Berlin, 12.01.2026. Die AG Rohholz (AGR) kritisiert den geplanten öffentlich geförderten Kauf von rund 1.000 Hektar Wald im Südharz durch die NABU-Stiftung. Die Flächen sollen vollständig durch Mittel aus dem Projekt KlimaWildnis des Bundes erworben und anschließend aus der forstwirtschaftlichen Nutzung genommen werden. Dr. Carsten Merforth, AGR-Sprecher und Präsident des Hauptverbands der Deutschen Holzindustrie kritisiert:

„Dieser Vorgang zeigt den Totalschaden, den das Programm KlimaWildnis anrichtet. Der NABU verwendet hier das Geld der Steuerzahler, um Wälder aus Privatbesitz aufzukaufen und stillzulegen. Das schadet dem Klimaschutz und dem Anspruch der Gesellschaft nach Nutzung und Verwendung des klimafreundlichen nachhaltigen Rohstoffes Holz. Denn ist weniger Holz verfügbar, wird mehr auf klimaschädliche Rohstoffe wie Beton oder Stahl gesetzt. Zusätzlich gefährdet die Waldstilllegung die Anpassung des Lebensraumes Wald an den Klimawandel.
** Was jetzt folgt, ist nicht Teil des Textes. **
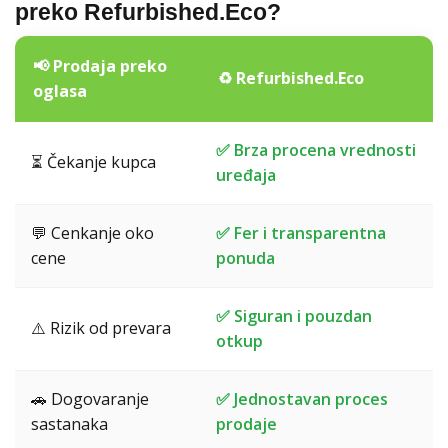
preko Refurbished.Eco?
📢 Prodaja preko
♻️ Refurbished.Eco
oglasa
✅ Brza procena vrednosti
⏳ Čekanje kupca
uređaja
💬 Cenkanje oko
✅ Fer i transparentna
cene
ponuda
✅ Siguran i pouzdan
⚠️ Rizik od prevara
otkup
🚗 Dogovaranje
✅ Jednostavan proces
sastanaka
prodaje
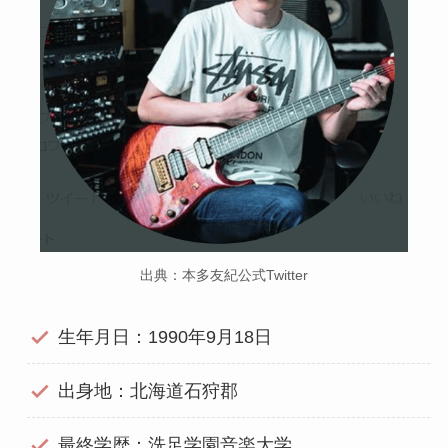
出典：本多友紀公式Twitter
生年月日：1990年9月18日
出身地：北海道石狩郡
最終学歴：洗足学園音楽大学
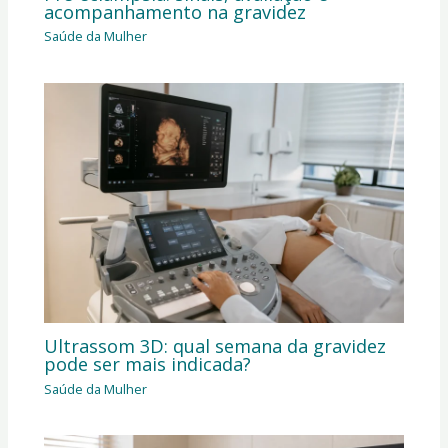
acompanhamento na gravidez
Saúde da Mulher
Ultrassom 3D: qual semana da gravidez
pode ser mais indicada?
Saúde da Mulher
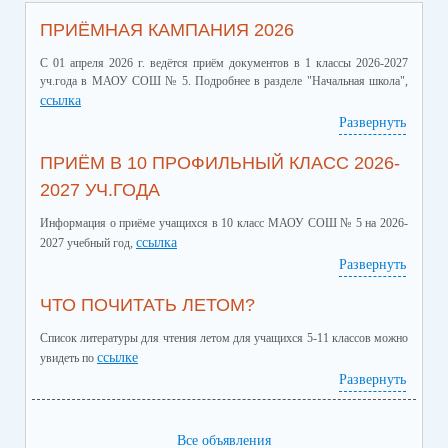
ПРИЁМНАЯ КАМПАНИЯ 2026
С 01 апреля 2026 г. ведётся приём документов в 1 классы 2026-2027
уч.года в МАОУ СОШ № 5. Подробнее в разделе "Начальная школа",
ссылка
Развернуть
ПРИЁМ В 10 ПРОФИЛЬНЫЙ КЛАСС 2026-
2027 УЧ.ГОДА
Информация о приёме учащихся в 10 класс МАОУ СОШ № 5 на 2026-
ссылка
2027 учебный год,
Развернуть
ЧТО ПОЧИТАТЬ ЛЕТОМ?
Список литературы для чтения летом для учащихся 5-11 классов можно
ссылке
увидеть по
Развернуть
Все объявления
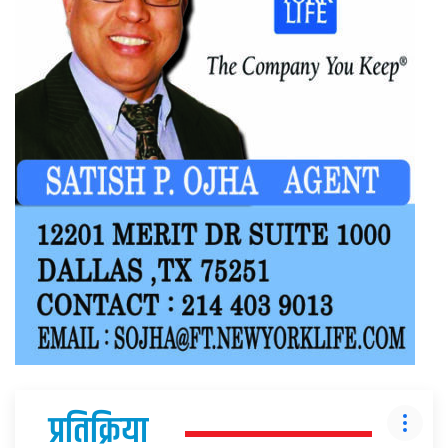
प्रतिक्रिया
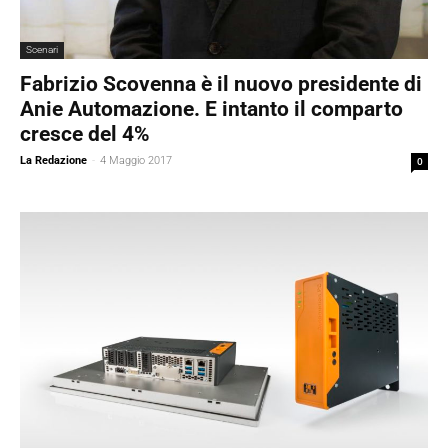
Scenari
Fabrizio Scovenna è il nuovo presidente di
Anie Automazione. E intanto il comparto
cresce del 4%
La Redazione
-
4 Maggio 2017
0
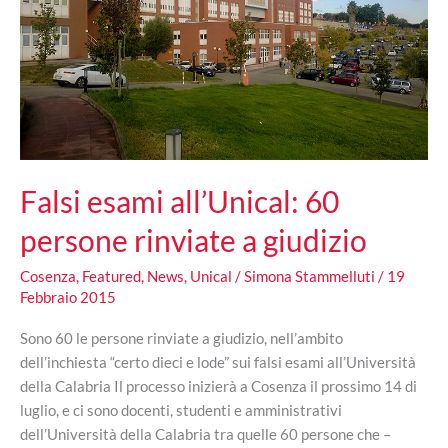
Falsi esami all’Unical: 60
persone rinviate a giudizio
Cosenza
,
Featured
,
News
,
Unical
/
Simona Stammelluti
/
19
Febbraio 2015
Sono 60 le persone rinviate a giudizio, nell’ambito
dell’inchiesta “certo dieci e lode” sui falsi esami all’Università
della Calabria Il processo inizierà a Cosenza il prossimo 14 di
luglio, e ci sono docenti, studenti e amministrativi
dell’Università della Calabria tra quelle 60 persone che –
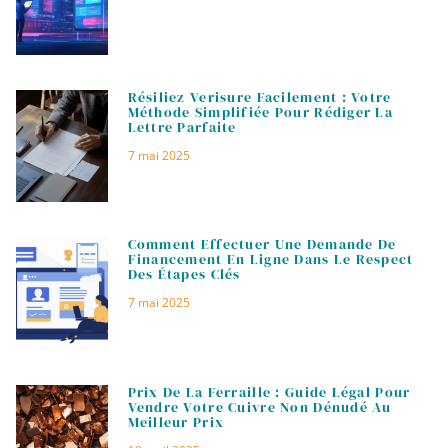
Résiliez Verisure Facilement : Votre
Méthode Simplifiée Pour Rédiger La
Lettre Parfaite
7 mai 2025
Comment Effectuer Une Demande De
Financement En Ligne Dans Le Respect
Des Étapes Clés
7 mai 2025
Prix De La Ferraille : Guide Légal Pour
Vendre Votre Cuivre Non Dénudé Au
Meilleur Prix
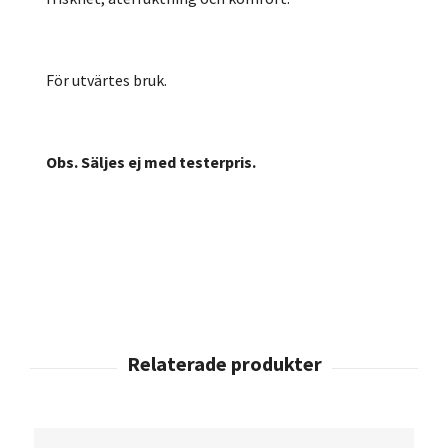
För utvärtes bruk.
Obs. Säljes ej med testerpris.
Auch unsere Laubwälder müssen aktiv bewirtschaftet, gemischt und verjüngt werden, damit sie sich schnell an die zunehmende Trockenheit anpassen können.“

„Das Geschäft hat ein Geschmäckle“

Zusätzlich kritisiert die AGR den Erwerb der Waldflächen mit offenbar deutlich über dem Marktwert liegenden Preisen. Nach Medieninformationen soll der Preis für die rund 1.000 Hektar Wald bei etwa 30 Millionen Euro liegen und damit weit über dem üblichen Niveau für vergleichbare Forstflächen. Merforth kommentiert: „Das Geschäft hat ein gewisses Geschmäckle. Es ist gegenüber dem Steuerzahler nicht verantwortbar, öffentliche Mittel in dieser Größenordnung für den Kauf von Wald zu überhöhten Preisen einzusetzen. Hier wird staatlich gefördert in den Markt eingegriffen und werden andere, an einer Nutzung der Flächen interessierte Waldbesitzer durch diese mit Subventionen ermöglichten Preise benachteiligt. Das sendet ein verheerendes Signal für die Unternehmen, die auf aktive Waldbewirtschaftung angewiesen sind. Das Vorgehen sollte von den Behörden streng untersucht werden.“

Hintergrund:

Die NABU-Stiftung Nationales Naturerbe hat angekündigt, rund 1.000 Hektar Waldflächen im Südharz zu erwerben. Nach eigenen Angaben sollen die Flächen nach dem Kauf aus der forstwirtschaftlichen Nutzung genommen und sich selbst überlassen werden. Der Erwerb wird nach Medienberichten maßgeblich durch Fördermittel des Bundes aus dem Programm KlimaWildnis als Teil des Aktionsprogramms Natürlicher Klimaschutz (ANK) finanziert. Das ANK wurde von der Bundesregierung aufgelegt, um Klimaschutzmaßnahmen im Bereich Land- und Forstwirtschaft zu finanzieren.